--- RECORDED DATA ---
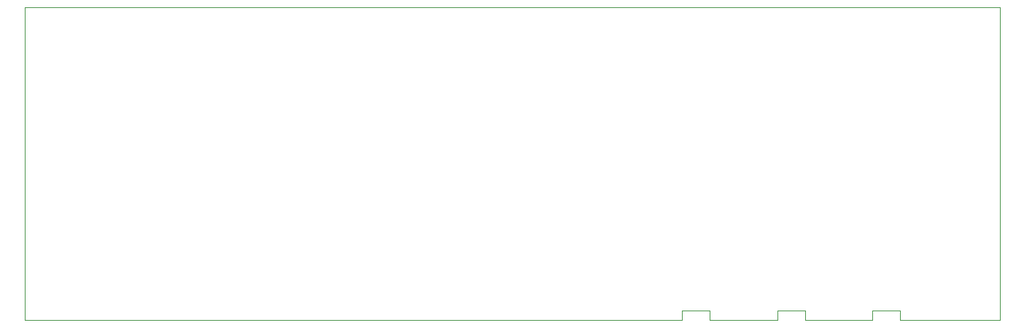
<source format=gbr>
%TF.GenerationSoftware,KiCad,Pcbnew,9.0.1*%
%TF.CreationDate,2025-04-18T12:39:12-07:00*%
%TF.ProjectId,Greenhouse Board,47726565-6e68-46f7-9573-6520426f6172,rev?*%
%TF.SameCoordinates,Original*%
%TF.FileFunction,Profile,NP*%
%FSLAX46Y46*%
G04 Gerber Fmt 4.6, Leading zero omitted, Abs format (unit mm)*
G04 Created by KiCad (PCBNEW 9.0.1) date 2025-04-18 12:39:12*
%MOMM*%
%LPD*%
G01*
G04 APERTURE LIST*
%TA.AperFunction,Profile*%
%ADD10C,0.050000*%
%TD*%
G04 APERTURE END LIST*
D10*
X209042000Y-113815734D02*
X197479025Y-113815734D01*
X197470546Y-112707255D01*
X194270546Y-112707255D01*
X194270546Y-113807255D01*
X186403835Y-113807255D01*
X186403835Y-112707255D01*
X183203835Y-112707255D01*
X183203835Y-113807255D01*
X175338823Y-113807255D01*
X175338823Y-112707255D01*
X172138823Y-112707255D01*
X172138823Y-113807255D01*
X95826350Y-113816710D01*
X95826350Y-77447242D01*
X209042000Y-77447242D01*
X209042000Y-113815734D01*
M02*

</source>
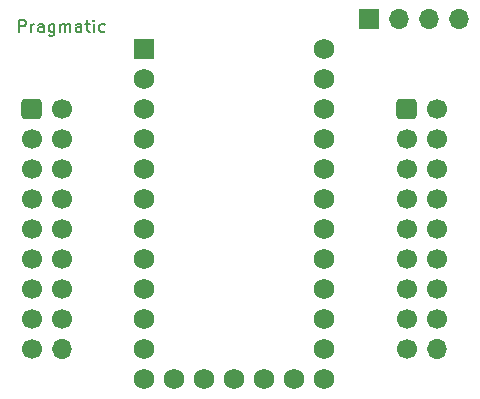
<source format=gts>
%TF.GenerationSoftware,KiCad,Pcbnew,(5.1.12-1-10_14)*%
%TF.CreationDate,2021-11-22T21:50:52+08:00*%
%TF.ProjectId,Pragmatic,50726167-6d61-4746-9963-2e6b69636164,V0.2.1*%
%TF.SameCoordinates,Original*%
%TF.FileFunction,Soldermask,Top*%
%TF.FilePolarity,Negative*%
%FSLAX46Y46*%
G04 Gerber Fmt 4.6, Leading zero omitted, Abs format (unit mm)*
G04 Created by KiCad (PCBNEW (5.1.12-1-10_14)) date 2021-11-22 21:50:52*
%MOMM*%
%LPD*%
G01*
G04 APERTURE LIST*
%ADD10C,0.152400*%
%ADD11C,1.700000*%
%ADD12O,1.700000X1.700000*%
%ADD13C,1.752600*%
%ADD14R,1.752600X1.752600*%
%ADD15R,1.700000X1.700000*%
G04 APERTURE END LIST*
D10*
X121490619Y-48084619D02*
X121490619Y-47068619D01*
X121877666Y-47068619D01*
X121974428Y-47117000D01*
X122022809Y-47165380D01*
X122071190Y-47262142D01*
X122071190Y-47407285D01*
X122022809Y-47504047D01*
X121974428Y-47552428D01*
X121877666Y-47600809D01*
X121490619Y-47600809D01*
X122506619Y-48084619D02*
X122506619Y-47407285D01*
X122506619Y-47600809D02*
X122555000Y-47504047D01*
X122603380Y-47455666D01*
X122700142Y-47407285D01*
X122796904Y-47407285D01*
X123571000Y-48084619D02*
X123571000Y-47552428D01*
X123522619Y-47455666D01*
X123425857Y-47407285D01*
X123232333Y-47407285D01*
X123135571Y-47455666D01*
X123571000Y-48036238D02*
X123474238Y-48084619D01*
X123232333Y-48084619D01*
X123135571Y-48036238D01*
X123087190Y-47939476D01*
X123087190Y-47842714D01*
X123135571Y-47745952D01*
X123232333Y-47697571D01*
X123474238Y-47697571D01*
X123571000Y-47649190D01*
X124490238Y-47407285D02*
X124490238Y-48229761D01*
X124441857Y-48326523D01*
X124393476Y-48374904D01*
X124296714Y-48423285D01*
X124151571Y-48423285D01*
X124054809Y-48374904D01*
X124490238Y-48036238D02*
X124393476Y-48084619D01*
X124199952Y-48084619D01*
X124103190Y-48036238D01*
X124054809Y-47987857D01*
X124006428Y-47891095D01*
X124006428Y-47600809D01*
X124054809Y-47504047D01*
X124103190Y-47455666D01*
X124199952Y-47407285D01*
X124393476Y-47407285D01*
X124490238Y-47455666D01*
X124974047Y-48084619D02*
X124974047Y-47407285D01*
X124974047Y-47504047D02*
X125022428Y-47455666D01*
X125119190Y-47407285D01*
X125264333Y-47407285D01*
X125361095Y-47455666D01*
X125409476Y-47552428D01*
X125409476Y-48084619D01*
X125409476Y-47552428D02*
X125457857Y-47455666D01*
X125554619Y-47407285D01*
X125699761Y-47407285D01*
X125796523Y-47455666D01*
X125844904Y-47552428D01*
X125844904Y-48084619D01*
X126764142Y-48084619D02*
X126764142Y-47552428D01*
X126715761Y-47455666D01*
X126619000Y-47407285D01*
X126425476Y-47407285D01*
X126328714Y-47455666D01*
X126764142Y-48036238D02*
X126667380Y-48084619D01*
X126425476Y-48084619D01*
X126328714Y-48036238D01*
X126280333Y-47939476D01*
X126280333Y-47842714D01*
X126328714Y-47745952D01*
X126425476Y-47697571D01*
X126667380Y-47697571D01*
X126764142Y-47649190D01*
X127102809Y-47407285D02*
X127489857Y-47407285D01*
X127247952Y-47068619D02*
X127247952Y-47939476D01*
X127296333Y-48036238D01*
X127393095Y-48084619D01*
X127489857Y-48084619D01*
X127828523Y-48084619D02*
X127828523Y-47407285D01*
X127828523Y-47068619D02*
X127780142Y-47117000D01*
X127828523Y-47165380D01*
X127876904Y-47117000D01*
X127828523Y-47068619D01*
X127828523Y-47165380D01*
X128747761Y-48036238D02*
X128651000Y-48084619D01*
X128457476Y-48084619D01*
X128360714Y-48036238D01*
X128312333Y-47987857D01*
X128263952Y-47891095D01*
X128263952Y-47600809D01*
X128312333Y-47504047D01*
X128360714Y-47455666D01*
X128457476Y-47407285D01*
X128651000Y-47407285D01*
X128747761Y-47455666D01*
D11*
X156845000Y-72390000D03*
X156845000Y-69850000D03*
X156845000Y-67310000D03*
X156845000Y-64770000D03*
X156845000Y-62230000D03*
X156845000Y-59690000D03*
X156845000Y-57150000D03*
X156845000Y-54610000D03*
X154305000Y-72390000D03*
X154305000Y-69850000D03*
X154305000Y-67310000D03*
X154305000Y-64770000D03*
X154305000Y-62230000D03*
X154305000Y-59690000D03*
X154305000Y-57150000D03*
G36*
G01*
X153455000Y-55210000D02*
X153455000Y-54010000D01*
G75*
G02*
X153705000Y-53760000I250000J0D01*
G01*
X154905000Y-53760000D01*
G75*
G02*
X155155000Y-54010000I0J-250000D01*
G01*
X155155000Y-55210000D01*
G75*
G02*
X154905000Y-55460000I-250000J0D01*
G01*
X153705000Y-55460000D01*
G75*
G02*
X153455000Y-55210000I0J250000D01*
G01*
G37*
D12*
X156845000Y-74930000D03*
D11*
X154305000Y-74930000D03*
D12*
X125095000Y-74930000D03*
D11*
X122555000Y-74930000D03*
X125095000Y-72390000D03*
X125095000Y-69850000D03*
X125095000Y-67310000D03*
X125095000Y-64770000D03*
X125095000Y-62230000D03*
X125095000Y-59690000D03*
X125095000Y-57150000D03*
X125095000Y-54610000D03*
X122555000Y-72390000D03*
X122555000Y-69850000D03*
X122555000Y-67310000D03*
X122555000Y-64770000D03*
X122555000Y-62230000D03*
X122555000Y-59690000D03*
X122555000Y-57150000D03*
G36*
G01*
X121705000Y-55210000D02*
X121705000Y-54010000D01*
G75*
G02*
X121955000Y-53760000I250000J0D01*
G01*
X123155000Y-53760000D01*
G75*
G02*
X123405000Y-54010000I0J-250000D01*
G01*
X123405000Y-55210000D01*
G75*
G02*
X123155000Y-55460000I-250000J0D01*
G01*
X121955000Y-55460000D01*
G75*
G02*
X121705000Y-55210000I0J250000D01*
G01*
G37*
D13*
X134620000Y-77470000D03*
X137160000Y-77470000D03*
X139700000Y-77470000D03*
X142240000Y-77470000D03*
X144780000Y-77470000D03*
X147320000Y-49530000D03*
X132080000Y-77470000D03*
X147320000Y-52070000D03*
X147320000Y-54610000D03*
X147320000Y-57150000D03*
X147320000Y-59690000D03*
X147320000Y-62230000D03*
X147320000Y-64770000D03*
X147320000Y-67310000D03*
X147320000Y-69850000D03*
X147320000Y-72390000D03*
X147320000Y-74930000D03*
X147320000Y-77470000D03*
X132080000Y-74930000D03*
X132080000Y-72390000D03*
X132080000Y-69850000D03*
X132080000Y-67310000D03*
X132080000Y-64770000D03*
X132080000Y-62230000D03*
X132080000Y-59690000D03*
X132080000Y-57150000D03*
X132080000Y-54610000D03*
X132080000Y-52070000D03*
D14*
X132080000Y-49530000D03*
D12*
X158750000Y-46990000D03*
X156210000Y-46990000D03*
X153670000Y-46990000D03*
D15*
X151130000Y-46990000D03*
M02*

</source>
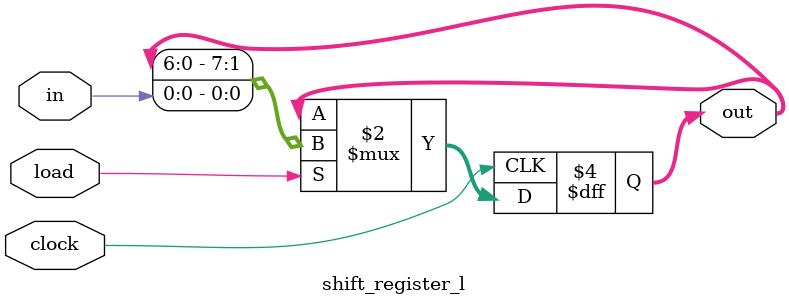
<source format=v>
module shift_register_l(in, load, clock, out);
  parameter integer W = 8;
  parameter integer Mode = 0;
  input in, load, clock;
  output reg [W-1:0] out;
  
  always @(posedge clock)
    if(load)
    begin
      if(Mode == 0) out <= {out[W-2:0], in};
      else out <= {in, out[W-1:1]};
    end
endmodule

</source>
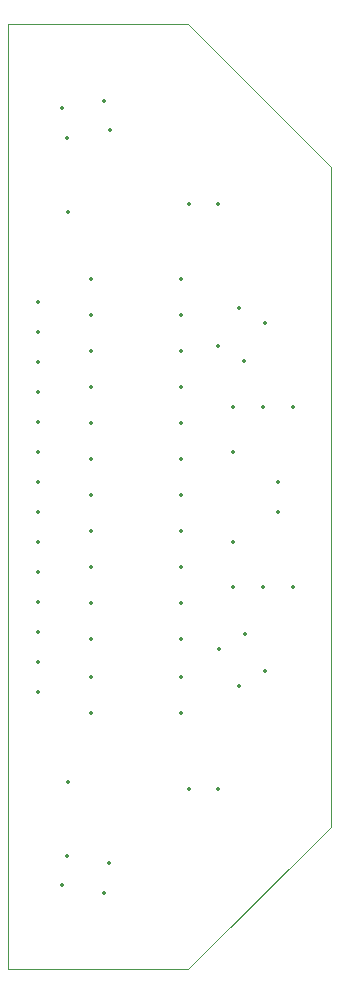
<source format=gbr>
G04 #@! TF.GenerationSoftware,KiCad,Pcbnew,9.0.1*
G04 #@! TF.CreationDate,2025-07-21T13:33:18+02:00*
G04 #@! TF.ProjectId,ukmarsbot-wall-sensor-advanced,756b6d61-7273-4626-9f74-2d77616c6c2d,rev?*
G04 #@! TF.SameCoordinates,Original*
G04 #@! TF.FileFunction,Profile,NP*
%FSLAX46Y46*%
G04 Gerber Fmt 4.6, Leading zero omitted, Abs format (unit mm)*
G04 Created by KiCad (PCBNEW 9.0.1) date 2025-07-21 13:33:18*
%MOMM*%
%LPD*%
G01*
G04 APERTURE LIST*
G04 #@! TA.AperFunction,Profile*
%ADD10C,0.050000*%
G04 #@! TD*
%ADD11C,0.350000*%
G04 APERTURE END LIST*
D10*
X139290000Y-145005000D02*
X139290000Y-64995000D01*
X166595000Y-132305000D02*
X166595000Y-132940000D01*
X166595000Y-132940000D02*
X154530000Y-145005000D01*
X154530000Y-145005000D02*
X139290000Y-145005000D01*
X166595000Y-77060000D02*
X166595000Y-132305000D01*
X154530000Y-64995000D02*
X166595000Y-77060000D01*
X139290000Y-64995000D02*
X154530000Y-64995000D01*
D11*
X144370000Y-129130000D03*
X159200000Y-93500000D03*
X157000295Y-92230000D03*
X144277127Y-74600000D03*
X143836061Y-72098588D03*
X162150000Y-106275000D03*
X162150000Y-103735000D03*
X146275000Y-92681000D03*
X153895000Y-92681000D03*
X163420000Y-112620000D03*
X160880000Y-112620000D03*
X158340000Y-112620000D03*
X157070000Y-80235000D03*
X154570000Y-80235000D03*
X157100000Y-117900000D03*
X159299705Y-116630000D03*
X146275000Y-89633000D03*
X153895000Y-89633000D03*
X143834325Y-137900000D03*
X144275391Y-135398588D03*
X146285000Y-95729000D03*
X153905000Y-95729000D03*
X146275000Y-107921000D03*
X153895000Y-107921000D03*
X146275000Y-101825000D03*
X153895000Y-101825000D03*
X146275000Y-110969000D03*
X153895000Y-110969000D03*
X146275000Y-123288000D03*
X153895000Y-123288000D03*
X146275000Y-104873000D03*
X153895000Y-104873000D03*
X163420000Y-97380000D03*
X160880000Y-97380000D03*
X158340000Y-97380000D03*
X144370000Y-80870000D03*
X153885000Y-86585000D03*
X146265000Y-86585000D03*
X146275000Y-98777000D03*
X153895000Y-98777000D03*
X158340000Y-101200000D03*
X158340000Y-108820000D03*
X146275000Y-120240000D03*
X153895000Y-120240000D03*
X146275000Y-114017000D03*
X153895000Y-114017000D03*
X146275000Y-117065000D03*
X153895000Y-117065000D03*
X157070000Y-129765000D03*
X154570000Y-129765000D03*
X147825391Y-136026588D03*
X147384325Y-138528000D03*
X158848000Y-88998000D03*
X161047705Y-90268000D03*
X147427127Y-71472000D03*
X147868193Y-73973412D03*
X161047705Y-119732000D03*
X158848000Y-121002000D03*
X141830000Y-121510000D03*
X141830000Y-118970000D03*
X141830000Y-116430000D03*
X141830000Y-113890000D03*
X141830000Y-111350000D03*
X141830000Y-108810000D03*
X141830000Y-106270000D03*
X141830000Y-103730000D03*
X141830000Y-101190000D03*
X141830000Y-98650000D03*
X141830000Y-96110000D03*
X141830000Y-93570000D03*
X141830000Y-91030000D03*
X141830000Y-88490000D03*
M02*

</source>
---
_DESCRIPTION OF THE TASK_: Among the entries above, the lines between the ones containing "X122796904Y-47407285D01*" and "X124296714Y-48423285D01*", inclusive, are to be transcribed exactly. No other line is to be given.

_REPLY TO THE TASK_:
X122796904Y-47407285D01*
X123571000Y-48084619D02*
X123571000Y-47552428D01*
X123522619Y-47455666D01*
X123425857Y-47407285D01*
X123232333Y-47407285D01*
X123135571Y-47455666D01*
X123571000Y-48036238D02*
X123474238Y-48084619D01*
X123232333Y-48084619D01*
X123135571Y-48036238D01*
X123087190Y-47939476D01*
X123087190Y-47842714D01*
X123135571Y-47745952D01*
X123232333Y-47697571D01*
X123474238Y-47697571D01*
X123571000Y-47649190D01*
X124490238Y-47407285D02*
X124490238Y-48229761D01*
X124441857Y-48326523D01*
X124393476Y-48374904D01*
X124296714Y-48423285D01*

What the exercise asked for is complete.